-- THE PROBLEM --
Repeat these records exactly, pictures excluded.

-- DATA RECORDS --
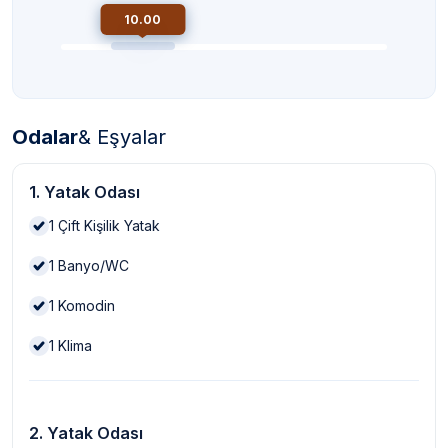
10.00
Odalar
& Eşyalar
1. Yatak Odası
1
Çift Kişilik Yatak
1
Banyo/WC
1
Komodin
1
Klima
2. Yatak Odası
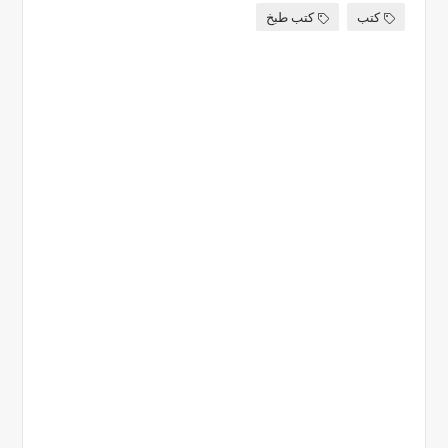
كتب
كتب طبخ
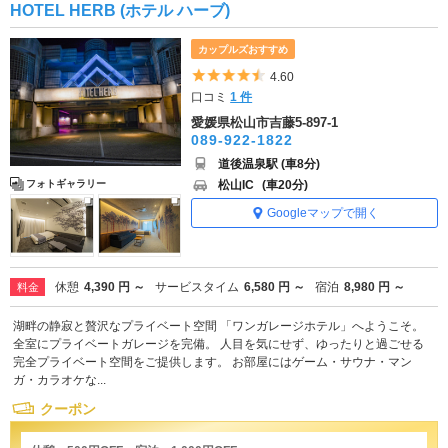
HOTEL HERB (ホテル ハーブ)
カップルズおすすめ
5つ星のうち4.5
4.60
口コミ
1 件
愛媛県松山市吉藤5-897-1
089-922-1822
道後温泉駅 (車8分)
松山IC
(車20分)
フォトギャラリー
Googleマップで開く
休憩
4,390 円 ～
サービスタイム
6,580 円 ～
宿泊
8,980 円 ～
料金
湖畔の静寂と贅沢なプライベート空間 「ワンガレージホテル」へようこそ。
全室にプライベートガレージを完備。 人目を気にせず、ゆったりと過ごせる
完全プライベート空間をご提供します。 お部屋にはゲーム・サウナ・マン
ガ・カラオケな...
クーポン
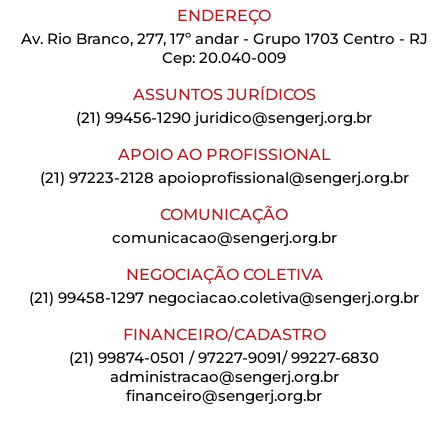
ENDEREÇO
Av. Rio Branco, 277, 17º andar - Grupo 1703 Centro - RJ
Cep: 20.040-009
ASSUNTOS JURÍDICOS
(21) 99456-1290
juridico@sengerj.org.br
APOIO AO PROFISSIONAL
(21) 97223-2128
apoioprofissional@sengerj.org.br
COMUNICAÇÃO
comunicacao@sengerj.org.br
NEGOCIAÇÃO COLETIVA
(21) 99458-1297
negociacao.coletiva@sengerj.org.br
FINANCEIRO/CADASTRO
(21) 99874-0501 / 97227-9091/ 99227-6830
administracao@sengerj.org.br
financeiro@sengerj.org.br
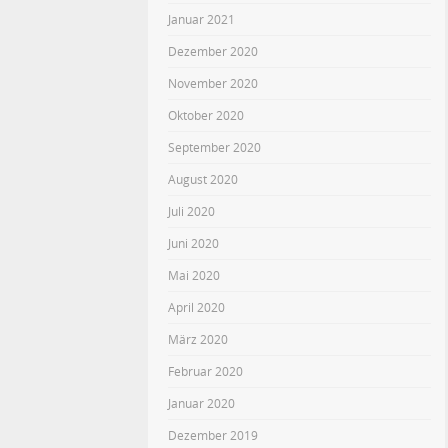
Januar 2021
Dezember 2020
November 2020
Oktober 2020
September 2020
August 2020
Juli 2020
Juni 2020
Mai 2020
April 2020
März 2020
Februar 2020
Januar 2020
Dezember 2019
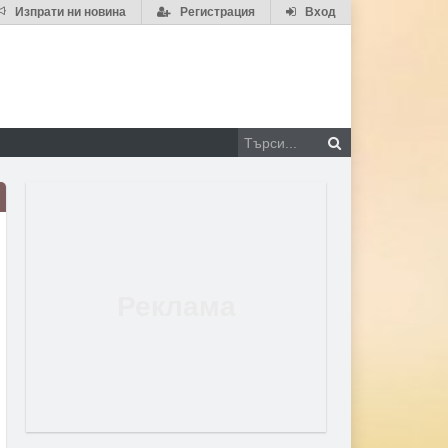
Изпрати ни новина
Регистрация
Вход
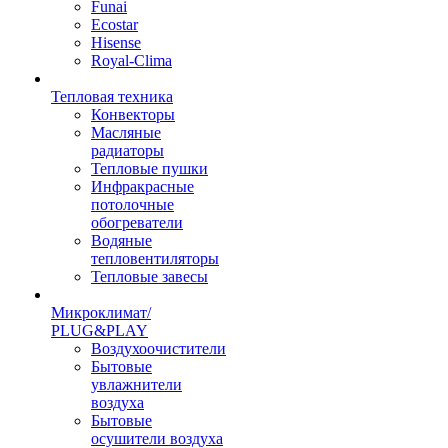
Funai
Ecostar
Hisense
Royal-Clima
Тепловая техника
Конвекторы
Масляные
радиаторы
Тепловые пушки
Инфракрасные
потолочные
обогреватели
Водяные
тепловентиляторы
Тепловые завесы
Микроклимат/
PLUG&PLAY
Воздухоочистители
Бытовые
увлажнители
воздуха
Бытовые
осушители воздуха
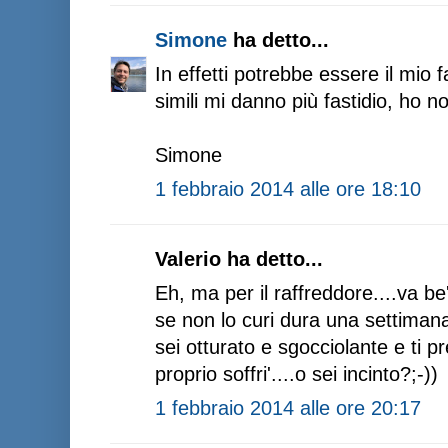
Simone
ha detto...
In effetti potrebbe essere il mio 
simili mi danno più fastidio, ho no
Simone
1 febbraio 2014 alle ore 18:10
Valerio ha detto...
Eh, ma per il raffreddore....va be'
se non lo curi dura una settimana,
sei otturato e sgocciolante e ti pr
proprio soffri'....o sei incinto?;-))
1 febbraio 2014 alle ore 20:17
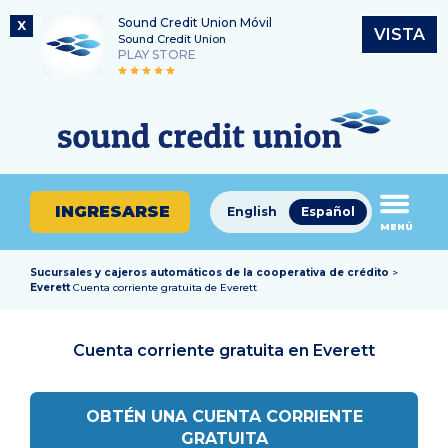
Sound Credit Union Móvil
X
VISTA
Sound Credit Union
PLAY STORE
Saltar
Ir
Número de ruta
al
al
¿En
325183220
contenido
inicio
qué
de
podemos
sesión
ayudarle
de
INGRESARSE
English
Español
a
MENÚ
banca
encontrar?
en
línea
Sucursales y cajeros automáticos de la cooperativa de crédito
>
Everett
Cuenta corriente gratuita de Everett
Cuenta corriente gratuita en
Everett
OBTÉN UNA CUENTA CORRIENTE
GRATUITA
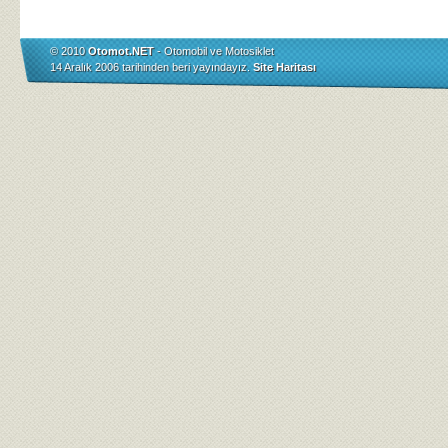
© 2010
Otomot.NET
- Otomobil ve Motosiklet
14 Aralık 2006 tarihinden beri yayındayız.
Site Haritası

-- WRITTEN RESPONSE --
10.00
Odalar
& Eşyalar
1. Yatak Odası
1
Çift Kişilik Yatak
1
Banyo/WC
1
Komodin
1
Klima
2. Yatak Odası
كتب
كتب طبخ
HOTEL HERB (ホテル ハーブ)
カップルズおすすめ
5つ星のうち4.5
4.60
口コミ
1 件
愛媛県松山市吉藤5-897-1
089-922-1822
道後温泉駅 (車8分)
松山IC
(車20分)
フォトギャラリー
Googleマップで開く
休憩
4,390 円 ～
サービスタイム
6,580 円 ～
宿泊
8,980 円 ～
料金
湖畔の静寂と贅沢なプライベート空間 「ワンガレージホテル」へようこそ。
全室にプライベートガレージを完備。 人目を気にせず、ゆったりと過ごせる
完全プライベート空間をご提供します。 お部屋にはゲーム・サウナ・マン
ガ・カラオケな...
クーポン
ENDEREÇO
Av. Rio Branco, 277, 17º andar - Grupo 1703 Centro - RJ
Cep: 20.040-009
ASSUNTOS JURÍDICOS
(21) 99456-1290
juridico@sengerj.org.br
APOIO AO PROFISSIONAL
(21) 97223-2128
apoioprofissional@sengerj.org.br
COMUNICAÇÃO
comunicacao@sengerj.org.br
NEGOCIAÇÃO COLETIVA
(21) 99458-1297
negociacao.coletiva@sengerj.org.br
FINANCEIRO/CADASTRO
(21) 99874-0501 / 97227-9091/ 99227-6830
administracao@sengerj.org.br
financeiro@sengerj.org.br
Januar 2021
Dezember 2020
November 2020
Oktober 2020
September 2020
August 2020
Juli 2020
Juni 2020
Mai 2020
April 2020
März 2020
Februar 2020
Januar 2020
Dezember 2019
Изпрати ни новина
Регистрация
Вход
Funai
Ecostar
Hisense
Royal-Clima
Тепловая техника
Конвекторы
Масляные
радиаторы
Тепловые пушки
Инфракрасные
потолочные
обогреватели
Водяные
тепловентиляторы
Тепловые завесы
Микроклимат/
PLUG&PLAY
Воздухоочистители
Бытовые
увлажнители
воздуха
Бытовые
осушители воздуха
Simone
ha detto...
In effetti potrebbe essere il mio 
simili mi danno più fastidio, ho no
Simone
1 febbraio 2014 alle ore 18:10
Valerio ha detto...
Eh, ma per il raffreddore....va be'
se non lo curi dura una settimana,
sei otturato e sgocciolante e ti pr
proprio soffri'....o sei incinto?;-))
1 febbraio 2014 alle ore 20:17
Sound Credit Union Móvil
X
VISTA
Sound Credit Union
PLAY STORE
Saltar
Ir
Número de ruta
al
al
¿En
325183220
contenido
inicio
qué
de
podemos
sesión
ayudarle
de
INGRESARSE
English
Español
a
MENÚ
banca
encontrar?
en
línea
Sucursales y cajeros automáticos de la cooperativa de crédito
>
Everett
Cuenta corriente gratuita de Everett
Cuenta corriente gratuita en
Everett
OBTÉN UNA CUENTA CORRIENTE
GRATUITA
© 2010
Otomot.NET
- Otomobil ve Motosiklet
14 Aralık 2006 tarihinden beri yayındayız.
Site Haritası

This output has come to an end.